Al dar a los jóvenes una imagen externa, elaborada por adultos, y que incluía una descalificación de los que no eran jóvenes, se inducía una profunda crisis en el horizonte de la juventud. Recuérdese la frase, casi consigna, que circulaba hace veinte o veinticinco años: «No se puede uno fiar de nadie que tenga más de treinta años». Imagínese la tristeza para un muchacho puesto ante la alternativa de no llegar a esa edad o convertirse en un indeseable, lamentable, repulsivo. Esto dejaba a los jóvenes sin esperanza. Si no se puede esperar nada bueno, interesante, atractivo, no queda más que el tedio, el aburrimiento, la ausencia de proyecto. Un paso más es la evasión, la indiferencia, el que nada importe.

Mientras se conserva la lucidez, esto no puede consumarse, porque el hombre lúcido queda siempre prendido por el interés de la realidad. Pero aquí es donde puede producirse la evasión más aguda, que es precisamente la de la droga, en la cual se puede caer por aburrimiento, desilusión y falta de proyecto. Esta es la causa principal de que un número muy alto de jóvenes haya vuelto la espalda a una tradición más de dos veces milenaria de racionalidad, lucidez y posesión de uno mismo. Las expresiones acunadas por el lenguaje son reveladoras: ser uno mismo, estar en sus cabales; en español, palabras tan preciosas como ensimismamiento, estar ensimismado. Frente a ello, estar fuera de sí, enajenado, alienado. La lucidez y la posesión de uno mismo han sido los atributos por los cuales se ha definido, entendido, estimado el hombre de nuestro mundo. El que esta fuera de sí es un energúmeno que en cierto momento se calmará y volverá a entrar en sí mismo, a ser dueño de sí, a ver las cosas como son, no desfiguradas y deformadas, falseadas.

A esta actitud es a la que se está renunciando, de la que se está renegando, y lo grave es que la droga, con su destrucción de la personalidad, hace imposible la rectificación, la recuperación, la vuelta a uno mismo y a la racionalidad.

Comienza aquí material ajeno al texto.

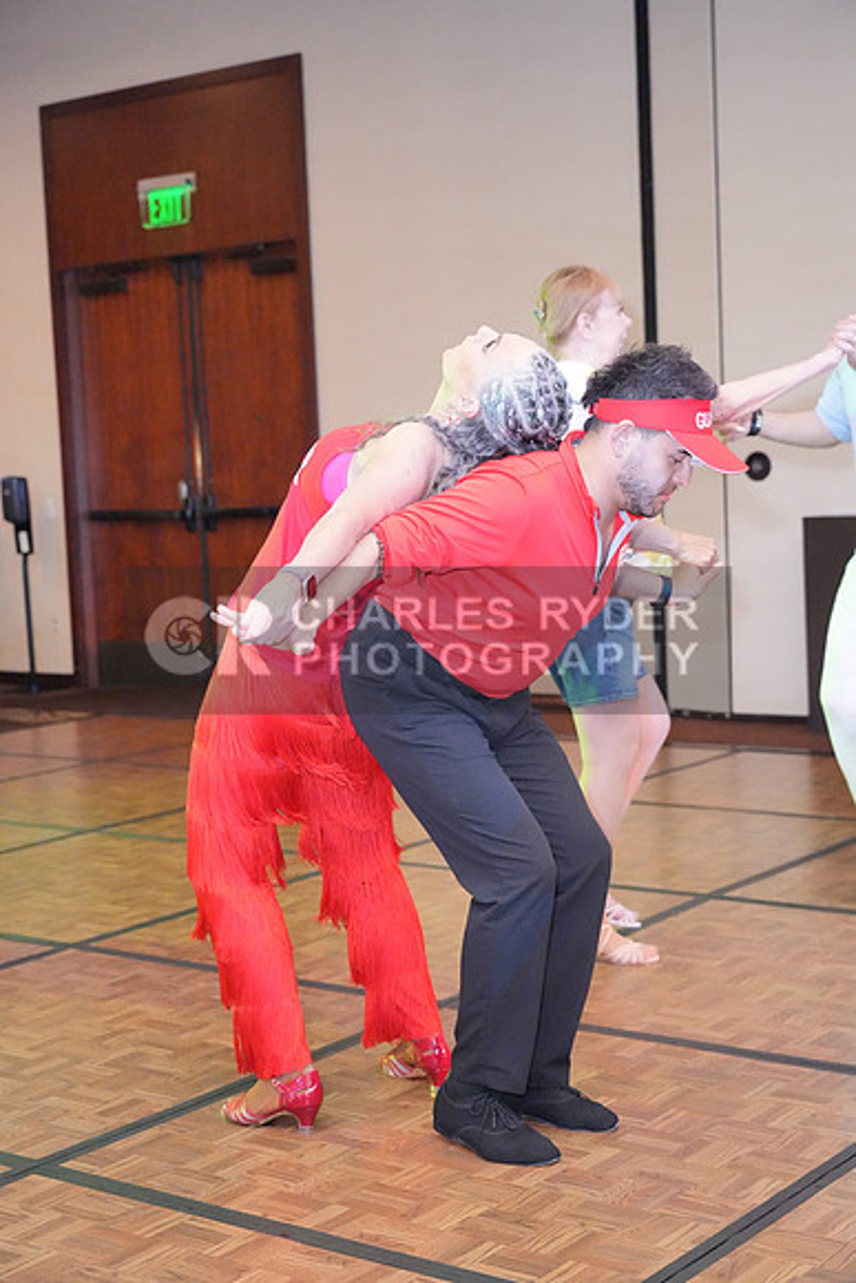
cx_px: 428
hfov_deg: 25.1
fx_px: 1925
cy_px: 642
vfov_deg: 36.9
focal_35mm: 54
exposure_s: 1/400
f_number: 4
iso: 12800
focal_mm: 54
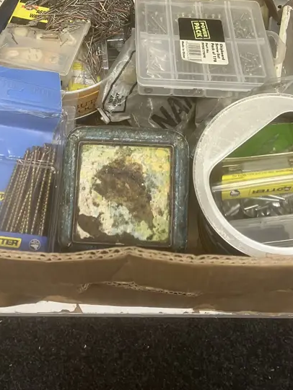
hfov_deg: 27.5
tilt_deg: -57.5
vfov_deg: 33.9
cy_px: 27
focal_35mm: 53
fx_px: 598
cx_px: 138
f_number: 1.8
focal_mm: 3.99
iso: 100
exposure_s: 1/50
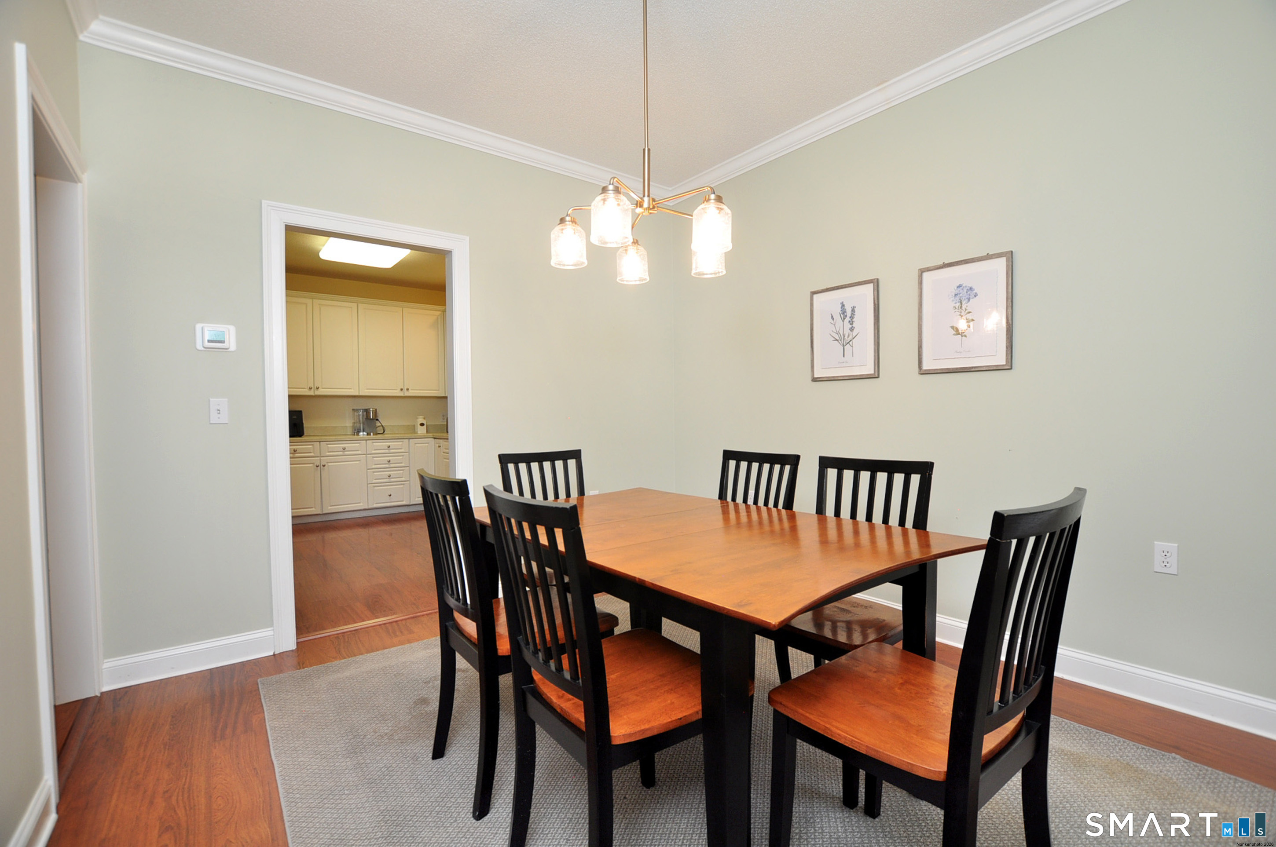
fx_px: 531
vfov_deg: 77.2
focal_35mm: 15
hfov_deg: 100.5
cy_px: 424
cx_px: 638
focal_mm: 10
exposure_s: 1/30
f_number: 4.5
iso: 250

A diferencia de otras culturas, que tal vez se han fijado y estancado en formas invariables, la occidental ha consistido siempre en innovación, creación, variación, en suma, libertad. Lucidez y razón frente al estupor. Es lo que precisamente producen las drogas: son estupefacientes, palabra de la misma raíz que estupidez. Las drogas causan ese fenómeno pavoroso que nos amenaza y cuyo nombre mejor sería estupidez histórica.

El problema de la droga se puede y se debe atacar desde muy varios puntos de vista, y todos son necesarios. Pero si se quiere llegar a su raíz, hay que ver por qué se drogan los hombres occidentales de nuestro tiempo, y habría que modificar y superar esas causas. Es evidente que buena parte de las ideologías más difundidas desde mediados del siglo XX han estado definidas por el desinterés de la razón, incluso por la hostilidad a ella. Y esto, paradójicamente, cuando la filosofía —y muy especialmente en España— ha dado pasos decisivos para llegar a una concepción más rica y profunda de la razón y de su esencial conexión con la vida humana. Es menester poner de manifiesto esta esencial pertenencia, el hecho de que la vida humana no es posible más que mediante el uso de la razón, y de que la razón es la vida misma en su función de interpretar la realidad. Es lo que se llama en español, desde comienzos de nuestro siglo, razón vital.

Creo que no se pueden olvidar las raíces intelectuales del problema de la droga, que solo podrá superar la apelación a doctrinas más profundas y verdaderas. Es un error insistir exclusivamente en el peligro de la droga; para los jóvenes, esto no es un factor de disuasión, sino más bien un estimulo, una incitación, como lo es la peligrosidad de muchos deportes. Creo más fecundo y eficaz mostrarles que el uso de la droga es un error, una renuncia a lo más humano, un envilecimiento, una huida, una cobardía.